3. Eu égard aux conséquences qu’a sur la situation d’un étranger, notamment sur son droit à se maintenir en France et, dans certains cas, à y travailler, la détention du récépissé qui lui est en principe remis après l’enregistrement de sa demande et au droit qu’il a de voir sa situation examinée au regard des dispositions relatives au séjour des étrangers en France, il incombe à l’autorité administrative, après lui avoir fixé un rendez-vous, de le recevoir en préfecture et, si son dossier est complet, de procéder à l’enregistrement de sa demande, dans un délai raisonnable. Lorsque le rendez-vous ne peut être demandé qu’après avoir procédé en ligne à des formalités préalables, il résulte de ce qui vient d’être dit que si l’étranger établit n’avoir pu les accomplir, notamment lorsque le site ne permet pas de sélectionner la catégorie de titre à laquelle la demande doit être rattachée, ce dysfonctionnement ayant été constaté à l’occasion de plusieurs tentatives n’ayant pas été effectuées la même semaine, il peut demander au juge des référés, saisi sur le fondement de l’article L. 521-3 du code de justice administrative, d’enjoindre au préfet de lui communiquer, dans un délai qu’il fixe, une date de rendez-vous. Il appartient alors au juge des référés d’apprécier et de motiver l’urgence compte tenu de l’incidence immédiate du dysfonctionnement sur la situation concrète de l’intéressé. La condition d’urgence est ainsi en principe constatée dans le cas d’une demande de renouvellement d’un titre de séjour. Dans les autres cas, il appartient au requérant de justifier de circonstances particulières caractérisant la nécessité pour lui d’obtenir rapidement ce rendez-vous. Si la situation de l’étranger le justifie, le juge peut préciser le délai maximal dans lequel celui-ci doit avoir lieu. Il fixe un délai bref en cas d’urgence particulière.

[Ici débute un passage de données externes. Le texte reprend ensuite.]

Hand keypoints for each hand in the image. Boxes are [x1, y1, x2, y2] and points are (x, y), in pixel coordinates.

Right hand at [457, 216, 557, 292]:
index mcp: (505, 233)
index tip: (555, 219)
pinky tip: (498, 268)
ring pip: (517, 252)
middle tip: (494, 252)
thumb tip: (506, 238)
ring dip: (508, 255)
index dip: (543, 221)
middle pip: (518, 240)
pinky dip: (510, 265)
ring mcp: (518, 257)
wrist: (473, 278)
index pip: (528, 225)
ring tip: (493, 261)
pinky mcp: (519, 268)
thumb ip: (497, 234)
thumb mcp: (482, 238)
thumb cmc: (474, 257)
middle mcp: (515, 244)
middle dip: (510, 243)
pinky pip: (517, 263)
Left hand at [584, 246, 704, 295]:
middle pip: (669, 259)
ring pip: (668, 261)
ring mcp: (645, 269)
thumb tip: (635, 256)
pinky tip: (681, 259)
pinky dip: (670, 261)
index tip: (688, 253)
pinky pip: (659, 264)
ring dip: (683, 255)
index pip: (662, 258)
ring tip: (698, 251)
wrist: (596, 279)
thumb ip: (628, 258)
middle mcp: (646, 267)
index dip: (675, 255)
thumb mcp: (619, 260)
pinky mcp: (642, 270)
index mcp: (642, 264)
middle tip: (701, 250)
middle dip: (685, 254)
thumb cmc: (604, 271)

4. En l’espèce, les requérants ne peuvent se prévaloir d’aucune circonstance particulière propre à rendre nécessaire l’obtention en urgence d’un rendez-vous en préfecture pour y effectuer le dépôt de leur demande de titre de séjour, dès lors qu’ils ne démontrent ni la date ni les conditions de leur entrée sur le territoire, qu’ils ont attendu près de neuf ans avant de solliciter la régularisation de leur situation administrative, que, s’ils indiquent que M. C a travaillé en contrat à durée indéterminée pour la société « Habita Renov » de Livry-Gargan (Seine-Saint-Denis) et dispose d’une promesse d’embauche pour la société « Isoltech » de
La Courneuve (Seine-Saint-Denis), il n’est titulaire d’aucune autorisation de travail.

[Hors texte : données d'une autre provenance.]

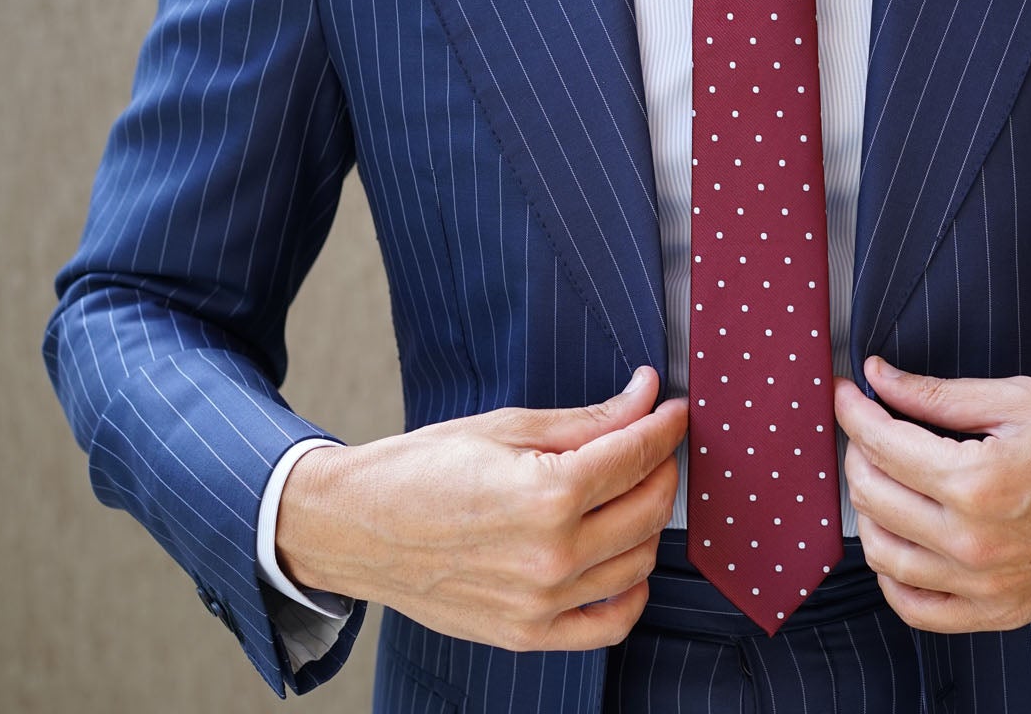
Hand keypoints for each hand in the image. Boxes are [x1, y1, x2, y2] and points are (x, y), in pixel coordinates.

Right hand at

5. Dans ces circonstances, la condition d’urgence n’étant pas satisfaite, la requête de M. C et de Mme A ne pourra qu’être rejetée selon la procédure de l’article L. 522-3 du code de justice administrative.
O R D O N N E :
Article 1er : La requête de M. et Mme C est rejetée.

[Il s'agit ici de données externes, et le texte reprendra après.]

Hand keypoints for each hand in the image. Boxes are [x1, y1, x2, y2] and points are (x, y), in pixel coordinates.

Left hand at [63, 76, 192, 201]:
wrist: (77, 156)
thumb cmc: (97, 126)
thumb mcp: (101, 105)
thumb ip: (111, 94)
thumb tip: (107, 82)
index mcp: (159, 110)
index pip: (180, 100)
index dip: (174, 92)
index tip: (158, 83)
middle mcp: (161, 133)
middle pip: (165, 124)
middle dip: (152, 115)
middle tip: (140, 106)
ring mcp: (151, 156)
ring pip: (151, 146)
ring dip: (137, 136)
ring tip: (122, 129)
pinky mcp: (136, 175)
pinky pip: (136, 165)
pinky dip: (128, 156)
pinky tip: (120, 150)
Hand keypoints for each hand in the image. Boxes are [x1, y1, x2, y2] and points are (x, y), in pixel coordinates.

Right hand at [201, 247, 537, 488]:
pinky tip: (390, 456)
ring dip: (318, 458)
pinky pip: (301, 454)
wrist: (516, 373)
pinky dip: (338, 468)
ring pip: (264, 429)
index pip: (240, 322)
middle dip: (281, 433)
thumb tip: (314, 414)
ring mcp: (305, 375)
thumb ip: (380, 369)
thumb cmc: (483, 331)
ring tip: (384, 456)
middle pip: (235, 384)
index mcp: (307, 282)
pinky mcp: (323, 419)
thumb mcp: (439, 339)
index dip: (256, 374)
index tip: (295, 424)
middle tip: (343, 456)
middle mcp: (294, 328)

Article 2 : La présente ordonnance sera notifiée à M. D C et Mme B A épouse C et au préfet du Val-de-Marne.
Le juge des référés,
Signé : M. Aymard
La République mande et ordonne au ministre d’Etat, ministre de l’intérieur en ce qui le concerne ou à tous commissaires de justice à ce requis en ce qui concerne les voies de droit commun contre les parties privées de pourvoir à l’exécution de la présente décision.